Wednesday, March 2, 2011

Wednesday of the Eighth Week In Ordinary Time

(Sirach 36:1.4-5a.10-17; Mark 10:32-45)

In the last days of 1776 George Washington and the cause of American independence were having a rough time. The general had been routed in New York, and confidence in him was waning. The army was literally in tatters, and the winter was one of the worse in years. Added to all this, many of the soldiers’ inscriptions would expire on January 1. Then fortune suddenly blew the other way. On Christmas night the American army in a surprise attack on the Hessian garrison at Trenton took almost nine hundred prisoners with few casualties. Most of Washington’s soldiers reenlisted wanting to follow their commander to victory. Such a turnabout is what Ben Sirach seeks in the reading today.
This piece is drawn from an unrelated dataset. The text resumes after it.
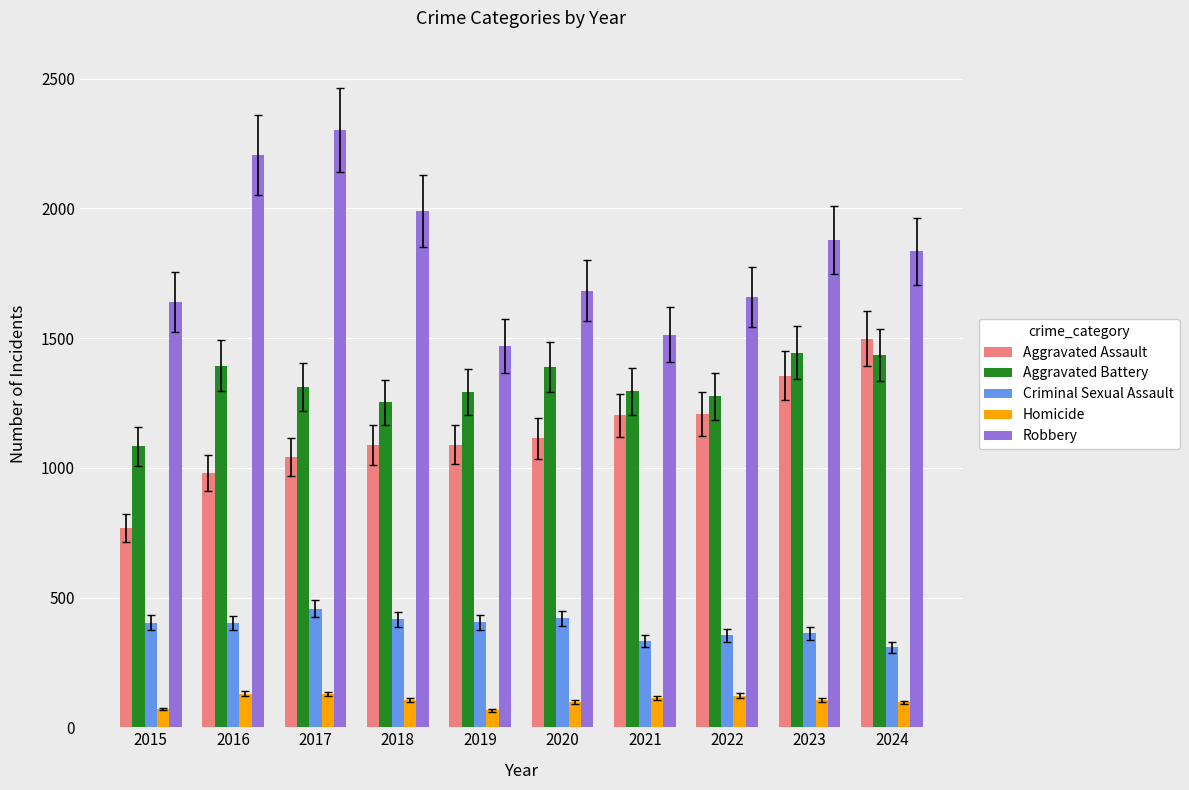

What is the spread (max minus min) of values at 2020?

1585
In the second century before Christ, the people of Israel are almost completely suppressed. Long conquered, they are forced to see their holy places desecrated by their Greek rulers and the compromised Jewish elite. Ben Sirach, who lived in Jerusalem, wants to remind the people of their rich heritage. In the prayer that comprises today’s passage, he pleads God to give a demonstration of power to restore the people’s morale. He is coy about his reason, however, preferring to cajole the Lord with pretensions of worldly praise if He exalted His own.

God, of course, does not need public support. He seems to eschew it, in fact. In the gospel Jesus predicts that he will be defiled, whipped, and executed. He will rise from the dead as well but will appear only to a select few so that they might realize that the greatest grandeur lies in self-sacrificing love not acts of awe and wonder.